Records from a dataset
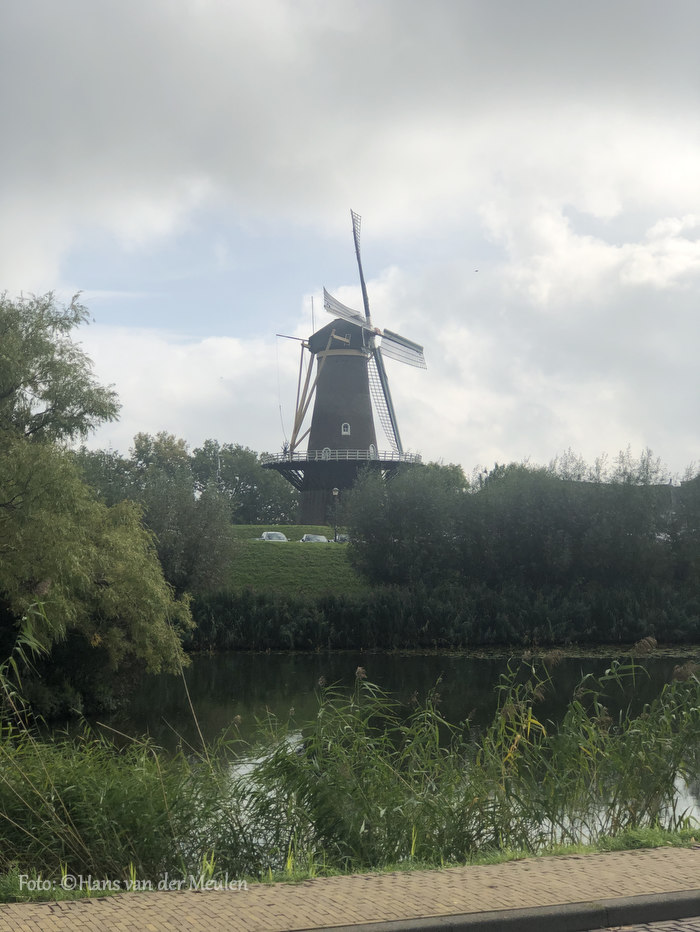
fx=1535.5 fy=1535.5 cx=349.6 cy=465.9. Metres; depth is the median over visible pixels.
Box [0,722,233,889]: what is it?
reed clump
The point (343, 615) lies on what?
reeds
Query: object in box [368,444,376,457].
window
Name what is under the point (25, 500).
willow tree
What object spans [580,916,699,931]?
road
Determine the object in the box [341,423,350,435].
window
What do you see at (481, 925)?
curb
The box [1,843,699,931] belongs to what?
brick pavement
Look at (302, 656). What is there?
pond
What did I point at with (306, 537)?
car
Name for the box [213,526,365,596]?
lawn
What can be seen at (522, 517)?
tree row
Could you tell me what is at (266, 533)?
car
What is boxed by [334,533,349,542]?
car
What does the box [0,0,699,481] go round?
sky
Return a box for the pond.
[36,649,699,846]
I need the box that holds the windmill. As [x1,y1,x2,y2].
[264,208,428,521]
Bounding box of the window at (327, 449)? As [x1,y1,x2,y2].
[321,447,330,459]
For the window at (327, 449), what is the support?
in the windmill
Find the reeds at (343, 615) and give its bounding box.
[185,584,699,651]
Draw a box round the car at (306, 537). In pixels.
[301,533,327,542]
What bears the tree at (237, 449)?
on the ground
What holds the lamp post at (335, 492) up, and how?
on the lawn at (264, 551)
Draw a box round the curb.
[295,891,699,931]
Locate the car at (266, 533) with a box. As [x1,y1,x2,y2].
[259,531,287,541]
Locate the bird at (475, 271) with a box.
[473,268,479,272]
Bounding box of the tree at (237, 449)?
[190,440,300,523]
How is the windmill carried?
on the ground
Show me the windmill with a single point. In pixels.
(366, 441)
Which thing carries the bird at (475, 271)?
in the sky
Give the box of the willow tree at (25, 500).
[0,288,194,711]
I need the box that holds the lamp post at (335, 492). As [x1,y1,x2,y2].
[332,488,339,540]
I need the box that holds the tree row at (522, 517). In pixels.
[342,452,699,614]

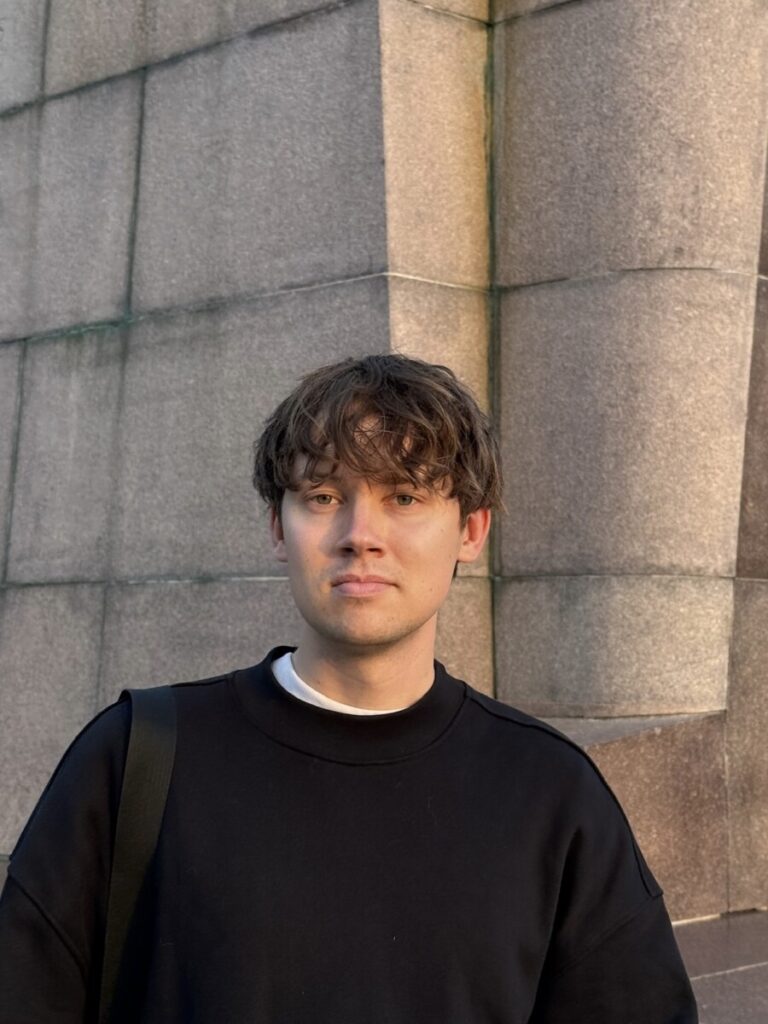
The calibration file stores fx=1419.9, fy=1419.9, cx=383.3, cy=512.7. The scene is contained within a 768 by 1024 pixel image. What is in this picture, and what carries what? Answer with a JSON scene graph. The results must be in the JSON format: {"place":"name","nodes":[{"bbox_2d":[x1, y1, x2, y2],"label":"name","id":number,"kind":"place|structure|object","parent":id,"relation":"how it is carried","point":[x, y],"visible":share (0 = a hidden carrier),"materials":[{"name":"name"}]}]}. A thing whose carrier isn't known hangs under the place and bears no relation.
{"place":"outdoors","nodes":[
{"label":"outdoors","id":0,"kind":"place"},
{"bbox_2d":[0,0,767,924],"label":"stone wall","id":1,"kind":"structure","parent":0,"point":[239,569],"materials":[{"name":"grey stone"}]},
{"bbox_2d":[672,909,767,1023],"label":"pavement","id":2,"kind":"structure","parent":0,"point":[712,982],"materials":[{"name":"grey stone"}]},
{"label":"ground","id":3,"kind":"structure","parent":0},
{"bbox_2d":[0,353,700,1023],"label":"man","id":4,"kind":"object","parent":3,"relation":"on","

WHAT YOU NEED TO DO: Give back every entry in full, exactly as written, with no picture included.

SOLUTION:
fx=1535.5 fy=1535.5 cx=349.6 cy=465.9. Metres; depth is the median over visible pixels.
Box [0,722,233,889]: what is it?
reed clump
The point (343, 615) lies on what?
reeds
Query: object in box [368,444,376,457].
window
Name what is under the point (25, 500).
willow tree
What object spans [580,916,699,931]?
road
Determine the object in the box [341,423,350,435].
window
What do you see at (481, 925)?
curb
The box [1,843,699,931] belongs to what?
brick pavement
Look at (302, 656). What is there?
pond
What did I point at with (306, 537)?
car
Name for the box [213,526,365,596]?
lawn
What can be seen at (522, 517)?
tree row
Could you tell me what is at (266, 533)?
car
What is boxed by [334,533,349,542]?
car
What does the box [0,0,699,481] go round?
sky
Return a box for the pond.
[36,649,699,846]
I need the box that holds the windmill. As [x1,y1,x2,y2].
[264,208,428,521]
Bounding box of the window at (327, 449)? As [x1,y1,x2,y2].
[321,447,330,459]
For the window at (327, 449), what is the support?
in the windmill
Find the reeds at (343, 615) and give its bounding box.
[185,584,699,651]
Draw a box round the car at (306, 537). In pixels.
[301,533,327,542]
What bears the tree at (237, 449)?
on the ground
What holds the lamp post at (335, 492) up, and how?
on the lawn at (264, 551)
Draw a box round the curb.
[295,891,699,931]
Locate the car at (266, 533) with a box. As [x1,y1,x2,y2].
[259,531,287,541]
Locate the bird at (475, 271) with a box.
[473,268,479,272]
Bounding box of the tree at (237, 449)?
[190,440,300,523]
How is the windmill carried?
on the ground
Show me the windmill with a single point. In pixels.
(366, 441)
Which thing carries the bird at (475, 271)?
in the sky
Give the box of the willow tree at (25, 500).
[0,288,194,711]
I need the box that holds the lamp post at (335, 492). As [x1,y1,x2,y2].
[332,488,339,540]
I need the box that holds the tree row at (522, 517). In pixels.
[342,452,699,614]

The calibration file stores fx=1419.9, fy=1419.9, cx=383.3, cy=512.7. The scene is contained within a 768 by 1024 pixel image. What is in this picture, and what carries what? Answer with a JSON scene graph. The results must be in the JSON format: {"place":"name","nodes":[{"bbox_2d":[x1, y1, x2, y2],"label":"name","id":number,"kind":"place|structure|object","parent":id,"relation":"how it is carried","point":[x, y],"visible":share (0 = a hidden carrier),"materials":[{"name":"name"}]}]}. A thing whose carrier isn't known hangs under the place and bears no relation.
{"place":"outdoors","nodes":[
{"label":"outdoors","id":0,"kind":"place"},
{"bbox_2d":[0,0,767,924],"label":"stone wall","id":1,"kind":"structure","parent":0,"point":[239,569],"materials":[{"name":"grey stone"}]},
{"bbox_2d":[672,909,767,1023],"label":"pavement","id":2,"kind":"structure","parent":0,"point":[712,982],"materials":[{"name":"grey stone"}]},
{"label":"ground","id":3,"kind":"structure","parent":0},
{"bbox_2d":[0,353,700,1023],"label":"man","id":4,"kind":"object","parent":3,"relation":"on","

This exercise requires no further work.